Kazuya was unable to hear the Supreme Court’s ruling on September 17 due to his busy farming season, but he said, “There is no such thing as absolute safety, but the government made the power company operate the nuclear power plant. It is impossible for the government not to be responsible. If my father were still alive, he would have become a plaintiff with the same feelings.

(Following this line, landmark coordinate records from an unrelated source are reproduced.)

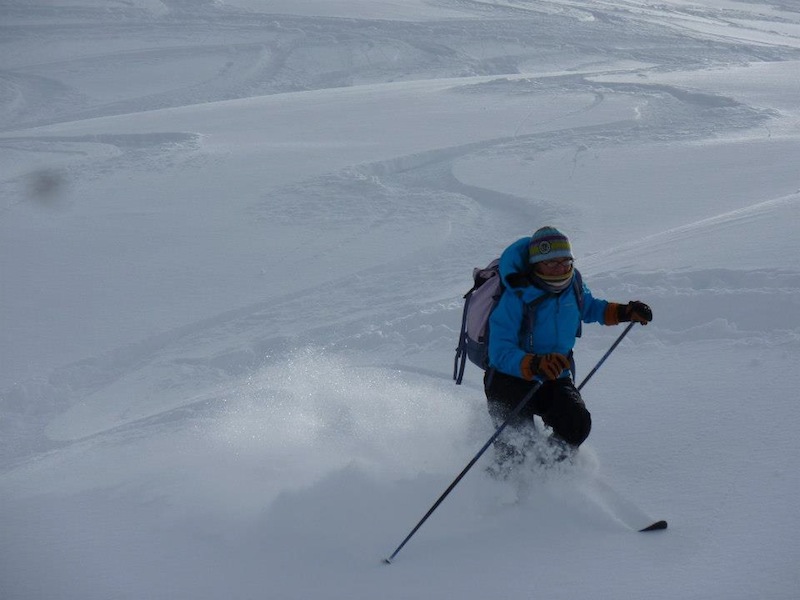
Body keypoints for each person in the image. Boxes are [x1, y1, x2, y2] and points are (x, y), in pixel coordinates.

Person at [485, 226, 652, 472]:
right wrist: (533, 363)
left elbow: (591, 308)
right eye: (552, 263)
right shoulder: (516, 296)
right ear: (536, 265)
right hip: (509, 380)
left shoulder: (573, 285)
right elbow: (498, 351)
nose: (561, 268)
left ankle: (547, 474)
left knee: (576, 425)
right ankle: (499, 489)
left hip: (554, 376)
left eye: (566, 261)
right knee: (516, 447)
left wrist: (625, 312)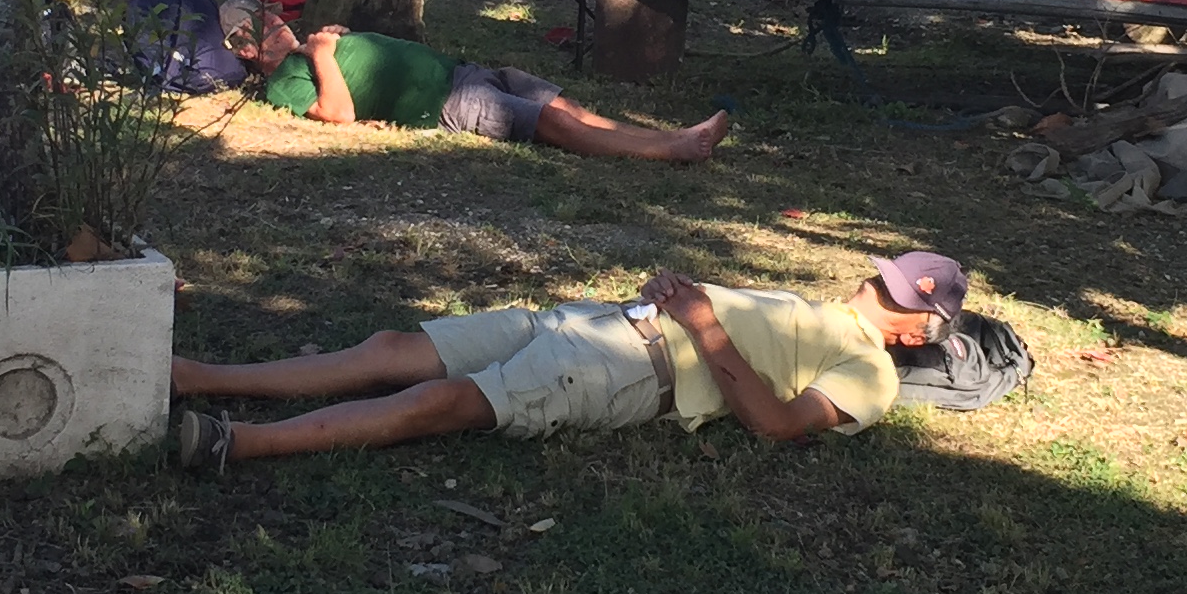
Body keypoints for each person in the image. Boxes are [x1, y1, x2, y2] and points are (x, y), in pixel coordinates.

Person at [165, 252, 967, 473]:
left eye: (895, 299)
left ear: (914, 334)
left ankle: (239, 442)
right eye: (883, 278)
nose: (875, 291)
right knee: (391, 351)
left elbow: (778, 425)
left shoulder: (872, 374)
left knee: (447, 402)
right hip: (595, 321)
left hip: (631, 371)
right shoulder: (819, 310)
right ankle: (198, 375)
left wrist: (703, 324)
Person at [223, 2, 729, 164]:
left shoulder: (312, 44)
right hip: (447, 101)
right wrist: (325, 55)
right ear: (247, 50)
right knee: (550, 122)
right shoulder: (283, 83)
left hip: (462, 71)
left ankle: (673, 137)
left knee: (569, 108)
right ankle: (673, 151)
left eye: (272, 12)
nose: (278, 20)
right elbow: (338, 113)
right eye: (264, 22)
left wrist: (335, 41)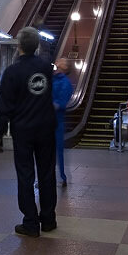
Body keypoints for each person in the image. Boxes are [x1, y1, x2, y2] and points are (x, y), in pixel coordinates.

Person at [0, 27, 57, 237]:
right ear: (37, 45)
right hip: (47, 127)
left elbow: (5, 105)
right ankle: (48, 219)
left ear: (19, 46)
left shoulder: (12, 72)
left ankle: (30, 222)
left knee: (25, 175)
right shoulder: (46, 68)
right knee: (47, 173)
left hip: (23, 130)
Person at [52, 58, 73, 187]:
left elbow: (60, 104)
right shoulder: (51, 79)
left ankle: (61, 177)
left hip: (56, 121)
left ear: (64, 67)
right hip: (48, 120)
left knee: (58, 150)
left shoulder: (65, 83)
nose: (57, 61)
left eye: (60, 61)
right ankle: (48, 176)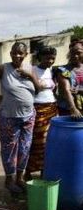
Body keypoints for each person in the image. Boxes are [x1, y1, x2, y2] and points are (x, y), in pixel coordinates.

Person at [0, 42, 40, 194]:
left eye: (21, 53)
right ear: (11, 53)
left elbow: (38, 90)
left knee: (25, 147)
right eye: (14, 52)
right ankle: (9, 180)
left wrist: (31, 76)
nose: (17, 56)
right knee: (9, 149)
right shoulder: (3, 69)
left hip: (28, 115)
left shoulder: (30, 69)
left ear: (26, 54)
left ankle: (19, 178)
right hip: (9, 116)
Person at [26, 47, 58, 178]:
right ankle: (28, 171)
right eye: (47, 58)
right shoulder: (32, 70)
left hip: (52, 108)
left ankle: (45, 170)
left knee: (50, 141)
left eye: (52, 58)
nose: (50, 61)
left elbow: (53, 89)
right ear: (40, 57)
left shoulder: (53, 71)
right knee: (37, 141)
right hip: (38, 108)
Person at [54, 40, 83, 119]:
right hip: (68, 110)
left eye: (78, 53)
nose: (75, 56)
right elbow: (66, 90)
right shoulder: (64, 70)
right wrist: (73, 108)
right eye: (73, 53)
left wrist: (79, 90)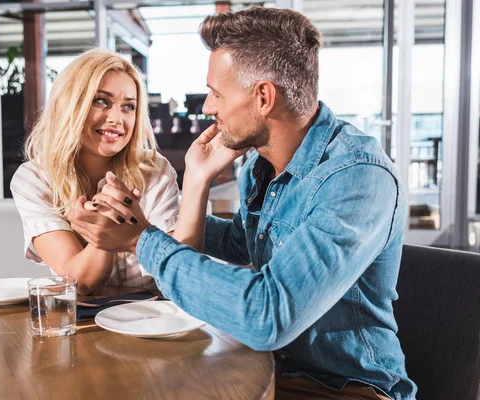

I look forward to a verdict that will give us a good report,” he says.

Focus is on the government’s “failure to exercise its regulatory authority
There are about 30 class action lawsuits filed by evacuees over the nuclear power plant accident in Japan (more than 12,000 plaintiffs), including four cases in which the Supreme Court will issue a ruling on March 17. Twenty-three judgments have been issued so far, with 12 of the 23 cases finding the government liable and the remaining 11 cases refusing to do so. The Supreme Court’s decision will set the direction for future decisions by the first and second instance courts.

The focus will be on whether the government’s exercise of its regulatory authority over TEPCO was appropriate. The Supreme Court has ruled in past pollution lawsuits that the government is liable for compensation when the government’s failure to exercise its regulatory authority “deviates from the permissible limits and is extremely unreasonable. In determining “reasonableness,” the first and second courts in this case focused on two points: (1) whether a giant tsunami could have been foreseen, and (2) whether the accident could have been avoided. The Supreme Court is expected to follow the same approach in reaching its conclusion.

 The plaintiffs claim that the government could have foreseen the tsunami based on the “long-term assessment” of earthquake forecasts released by a government research institute in 2002, and the government argues that the long-term assessment was unreliable. As for the possibility of avoiding the accident, the plaintiffs claim that the accident could have been avoided if a seawall had been built and the buildings had been “watertight,” which would have prevented water from entering the buildings. The government, on the other hand, claims that the actual tsunami could not have been prevented even if a seawall had been built based on the assumptions at the time and that the method of “watertight” had not been established.